East immediately saw Gates as “a stand-up guy” who was easy to talk to.

“The way he speaks, the way he communicates is not like the average person,” said East, adding that Gates’ demeanor and “body language at all times” makes you “want to know more about him and also be a part of what he has going on.”

*Center Mabor Majak, a native of South Sudan recruited by Gates to Cleveland State out of Indiana:

Their first meeting, Majak said, was “amazing” and made him believe Gates was “someone who looks out for you beyond basketball.”

He’s seen that ever since and is impressed with how Gates can relate to people from such different circumstances.

“He paints every player with a different brush,” Majak said. “He really enjoys being able to connect with each of us individually.”

*Guard Tre Gomillion, who played for Gates at Cleveland State after being recruited out of Augusta, Georgia:

On his first true call with Gates, Gomillion said, Gates spent six to eight hours “on and off” speaking with him and alternately asking him to hand the phone to every other family member and his high school coach.

“He won’t just fill your head up with a bunch of nonsense,” Gomillion said. “And the words he says are what he means.”

By the time that marathon session was over, the overwhelming consensus was, “‘This is the man you need to go play for.’”

Gomillion smiled as he recalled he hadn’t had other offers. But Gates saw something in him that others didn’t, something that moves Gomillion to go that much harder knowing how much Gates cares about him beyond the court.

*Guard DeAndre Gholston, from Gary, Indiana, who transferred from Milwaukee:

“He had an aura or something about him that told me he was who he said he was,” said Gholston, who smiled at the memory of Gates knowing things about him he didn’t know how he knew. “He told the truth. He talked about believing in me as a person.”
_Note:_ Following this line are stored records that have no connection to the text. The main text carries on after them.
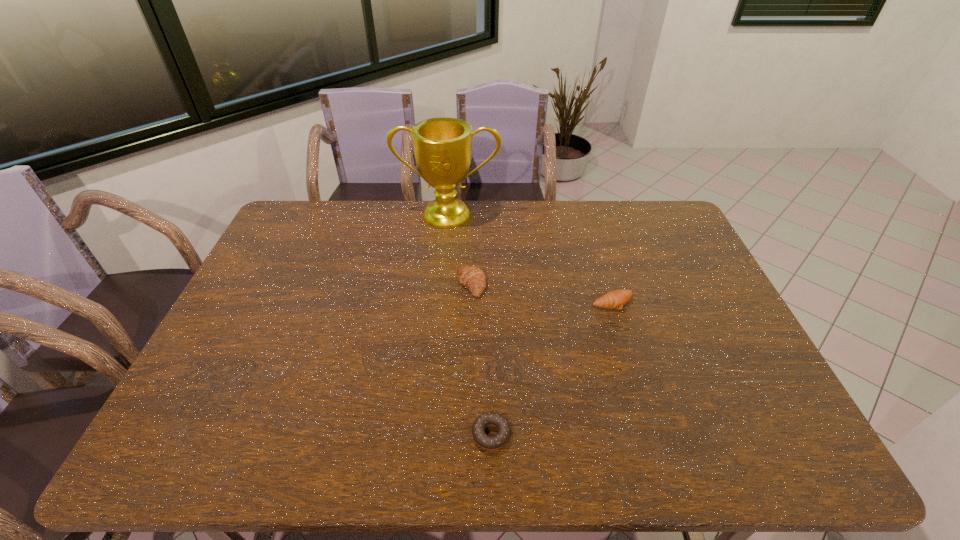
At what (x,y) coordinates should I click in order to perform the action: click on free spot between the doughnut and the shorter crescent roll. Please return your answer as a coordinate pair (x, y). Looking at the image, I should click on (552, 368).

Locate an element on the screen. This screenshot has width=960, height=540. empty space that is in between the taller crescent roll and the rightmost object is located at coordinates (542, 294).

Locate an element on the screen. free space between the shortest object and the award is located at coordinates (469, 325).

Identify the location of unoccupied area between the farthest object and the right crescent roll. (531, 259).

You are a GUI agent. You are given a task and a screenshot of the screen. Output one action in this format:
    pyautogui.click(x=<x>, y=<y>)
    Task: Click on the free space between the nearest object and the right crescent roll
    This screenshot has width=960, height=540.
    Given the screenshot: What is the action you would take?
    pyautogui.click(x=552, y=368)

Find the location of a particular element. Image resolution: width=960 pixels, height=540 pixels. free space that is in between the shortest object and the taller crescent roll is located at coordinates (481, 360).

Locate an element on the screen. This screenshot has width=960, height=540. vacant area that lies between the award and the left crescent roll is located at coordinates (460, 250).

The width and height of the screenshot is (960, 540). Identify the location of blank region between the shortest object and the shorter crescent roll. (552, 368).

The image size is (960, 540). In order to click on vacant space that is in between the right crescent roll and the farthest object in this screenshot , I will do `click(531, 259)`.

Identify which object is the third nearest to the farthest object. Please provide its 2D coordinates. Your answer should be formatted as a tuple, i.e. [(x, y)], where the tuple contains the x and y coordinates of a point satisfying the conditions above.

[(490, 443)]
Noting that everything Gates had told him has come true, he said, “I thank him and honestly love him for it.”

*Forward Aidan Shaw, a freshman from Blue Valley:

Like others, Shaw said Gates had made it a point to speak with not just his parents but extended family such as his grandparents and aunts and uncles. Shaw was seeking a sense of family and to have a coach “just be a part of my life in the long run.”

He found it in Gates, staff, teammates and a program further nurtured by sports psychologist Joe Carr, whom Gates first met as a player at the University of California, Berkeley.
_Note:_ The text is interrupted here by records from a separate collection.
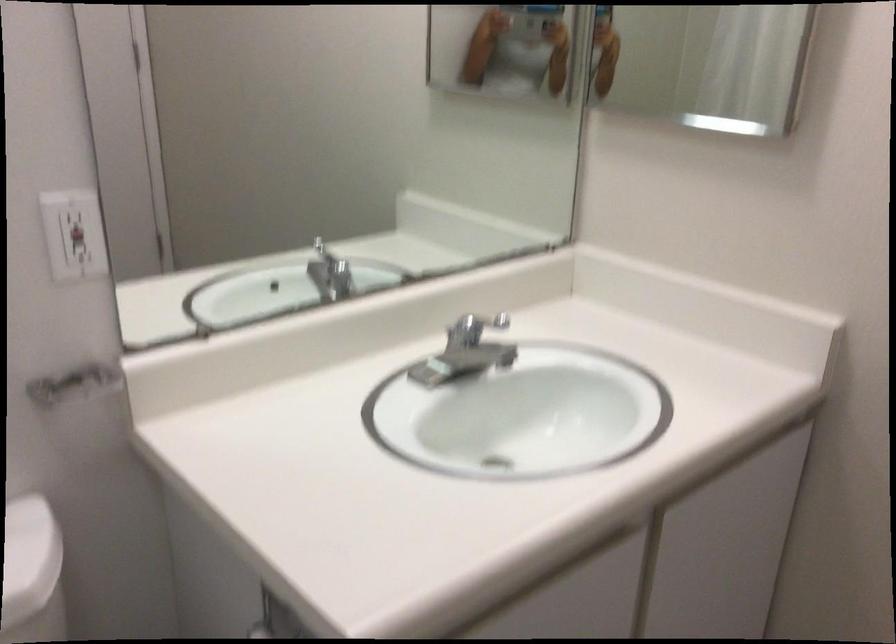
Describe the element at coordinates (76, 234) in the screenshot. I see `a red outlet button` at that location.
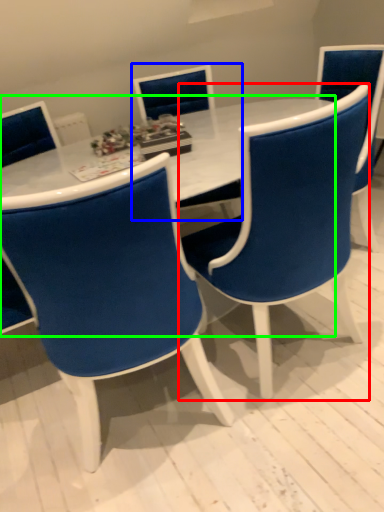
Question: Which is nearer to the chair (highlighted by a red box)? chair (highlighted by a blue box) or table (highlighted by a green box).

Choices:
 (A) chair
 (B) table

Answer: (B)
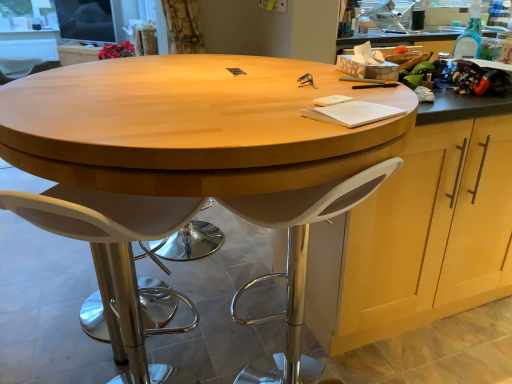
Question: In the image, is white plastic stool at center positioned in front of or behind white plastic chair at left, positioned as the second chair in right-to-left order?

Choices:
 (A) front
 (B) behind

Answer: (A)

Question: Is white plastic stool at center inside the boundaries of white plastic chair at left, positioned as the 1th chair in back-to-front order, or outside?

Choices:
 (A) inside
 (B) outside

Answer: (B)

Question: Which object is positioned farthest from the wooden cabinet at right, which is the first cabinetry from right to left?

Choices:
 (A) white plastic stool at center
 (B) white plastic chair at left, positioned as the second chair in right-to-left order
 (C) white plastic stool at lower left, which is counted as the 2th chair, starting from the back
 (D) transparent glass bottle at upper right
 (E) light wood cabinet at upper center, the 2th cabinetry in the front-to-back sequence

Answer: (E)

Question: Which is nearer to the light wood cabinet at upper center, arranged as the 1th cabinetry when viewed from the top?

Choices:
 (A) white plastic chair at left, the 2th chair positioned from the front
 (B) curtaintextured fabric at upper left
 (C) wooden cabinet at right, which is the 2th cabinetry from left to right
 (D) transparent glass bottle at upper right
 (E) white plastic stool at center

Answer: (A)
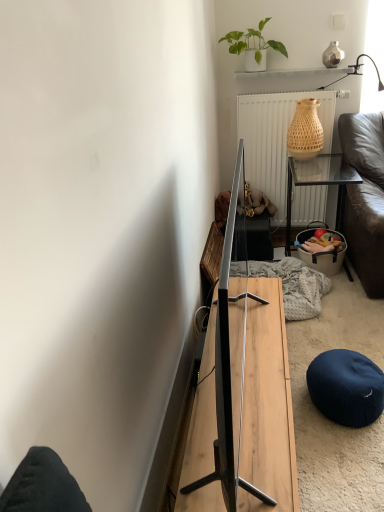
The height and width of the screenshot is (512, 384). In order to click on empty space that is ontop of dark blue fabric stool at lower right in this screenshot , I will do `click(349, 370)`.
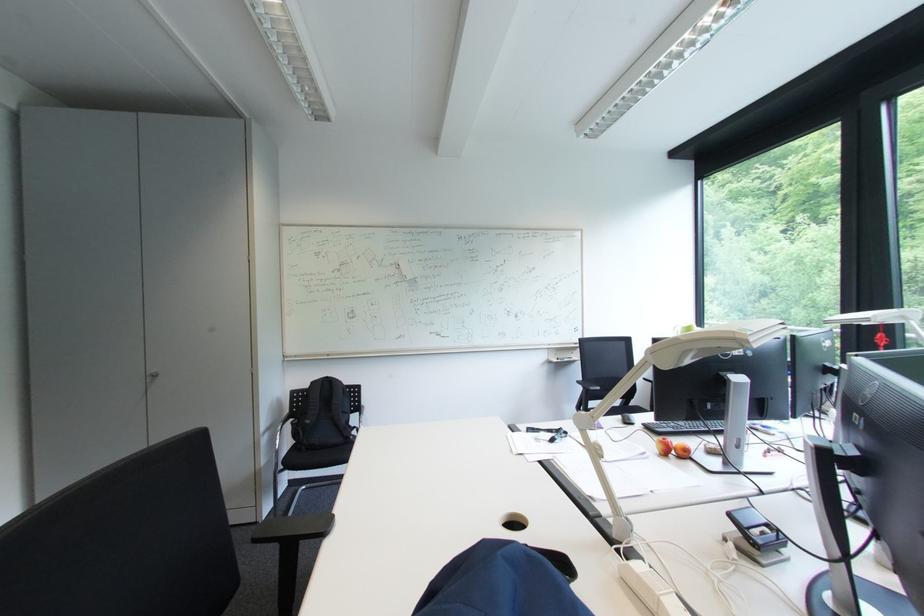
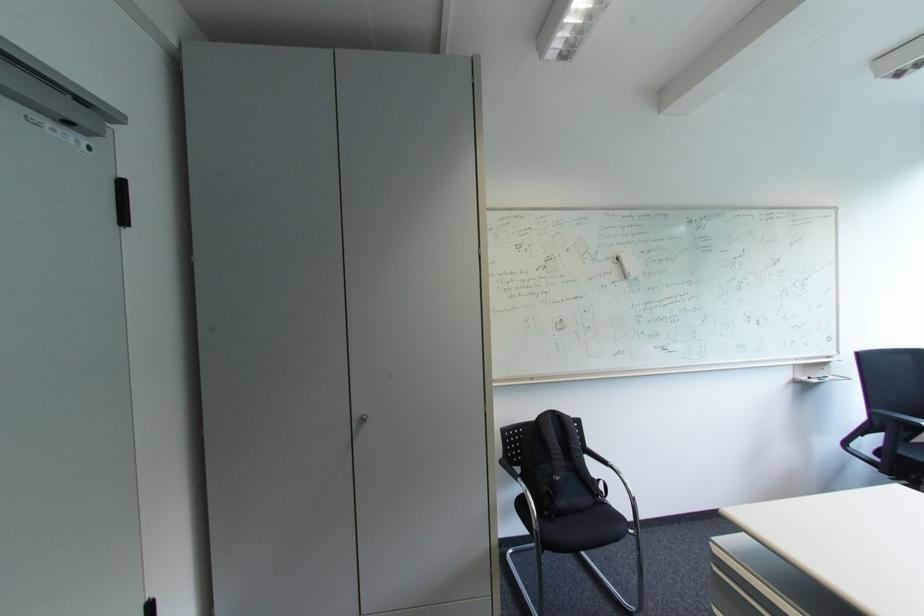
In the second image, find the point that corresponds to pixel 566 361 in the first image.

(819, 379)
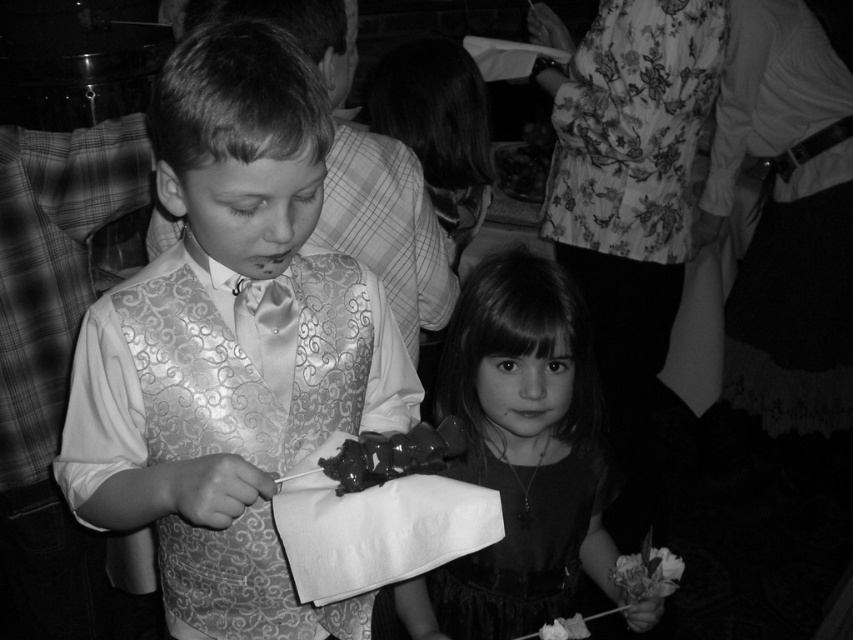
You are a photographer at a wedding reception. You need to determine if the satin vest at left can fit into a storage box that is the same size as the shiny dark chocolate at lower center. Can it fit?

The satin vest at left is wider than the shiny dark chocolate at lower center, so it cannot fit into the storage box of the same size as the chocolate.

In the scene of the wedding reception, there are two items of interest. The first is the silky satin vest at center, and the second is the shiny dark chocolate at lower center. From the perspective of someone standing in front of the image, which item is positioned to the right?

The shiny dark chocolate at lower center is positioned to the right of the silky satin vest at center.

Based on the scene description, where is the satin vest at left located in the image?

The satin vest at left is located at point [231,346] in the image.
“Bringing a psychologist in early for us really helped us build some chemistry,” Shaw said at a news conference before returning to the locker room. “I feel like I have a connection with all my teammates. It will be a lifelong connection just because (of Gates) and all his ideologies, what he believes in.”
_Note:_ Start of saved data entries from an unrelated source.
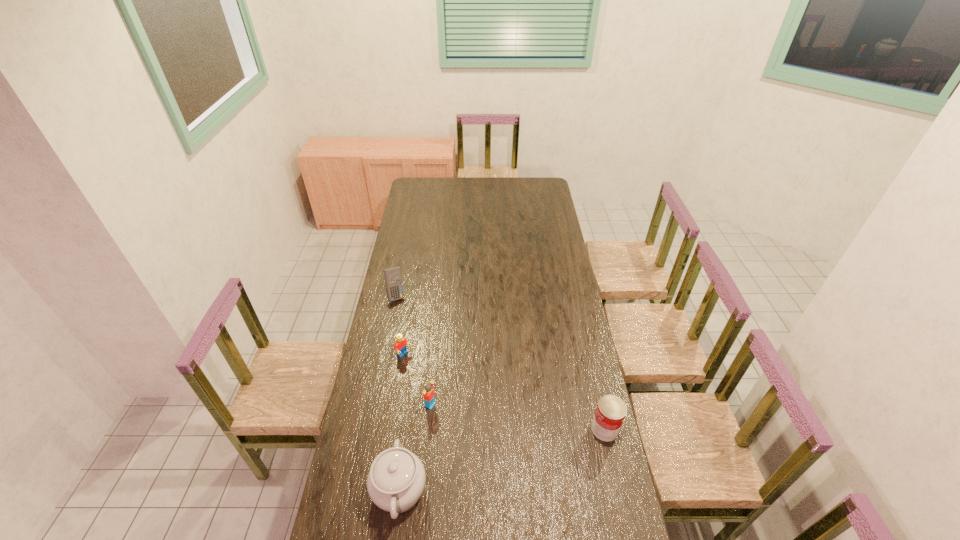
This screenshot has width=960, height=540. In order to click on the nearest object in this screenshot , I will do pos(396,480).

What are the coordinates of `the rightmost object` in the screenshot? It's located at (611, 410).

Find the location of a particular element. can is located at coordinates (611, 410).

This screenshot has height=540, width=960. In order to click on the third nearest object in this screenshot , I will do `click(428, 393)`.

Where is `the nearer Lego`? the nearer Lego is located at coordinates (428, 393).

What are the coordinates of `the fourth nearest object` in the screenshot? It's located at (400, 344).

I want to click on the farther Lego, so click(400, 344).

At what (x,y) coordinates should I click in order to perform the action: click on calculator. Please return your answer as a coordinate pair (x, y). Looking at the image, I should click on (393, 280).

The image size is (960, 540). I want to click on the leftmost object, so click(393, 280).

The width and height of the screenshot is (960, 540). What are the coordinates of `free space located 0.060m on the left of the chinaware` in the screenshot? It's located at (353, 490).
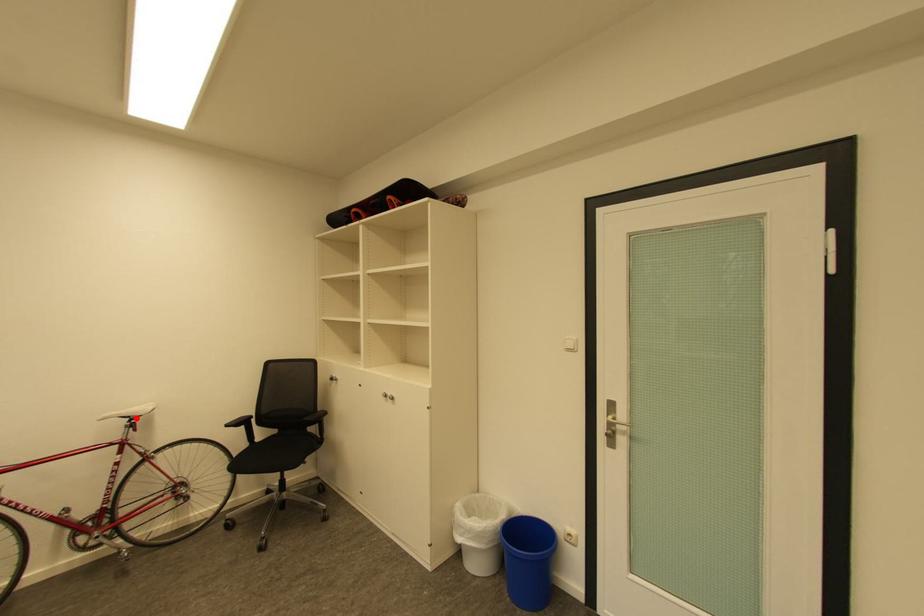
*Guard Nick Honor, a native of Orlando who transferred from Clemson:

Honor appreciated how low key and positive Gates was with him — and that Gates opened right up to him.

“He tells us his story, we tell him our story,” Honor said.

Moreover, giving “everyone grace,” Honor added, has enabled players to be themselves and all come together.

“He loves us outside of basketball,” he said. “And he always tells us this bond is for life.”

*Forward Noah Carter, a Northern Iowa transfer from Dubuque, Iowa.

The first time Gates met Carter’s father was at a fishing tournament in Detroit. That led to bonding with Carter over fishing, a hobby Gates was taught by his grandmother, Lee Alice Goines, while growing up in Chicago.

Carter hasn’t yet gotten Gates out in the 17-foot “Noah’s Ark” he brought to campus. But last summer at a lake near Columbia, he said, the two went fishing “to spend some time in nature and decompress.”

While that relationship has its own dynamic, Carter admires how Gates is able to find such different ways to align with people in all situations and players in particular.

Brainiac that Gates is, that’s perhaps his most essential superpower.

“When you have good relationships,” Carter said, “you connect deeper and you’re able to really get the most out of somebody.”

With no McDonald’s All-Americans among these Tigers, this season has been testament to that.

“We may not have every (NBA) lottery pick,” Nutt said. “But I’ll tell you what we do have: We have a team.”

And a program with a promising future under a coach who’s ahead in so many ways.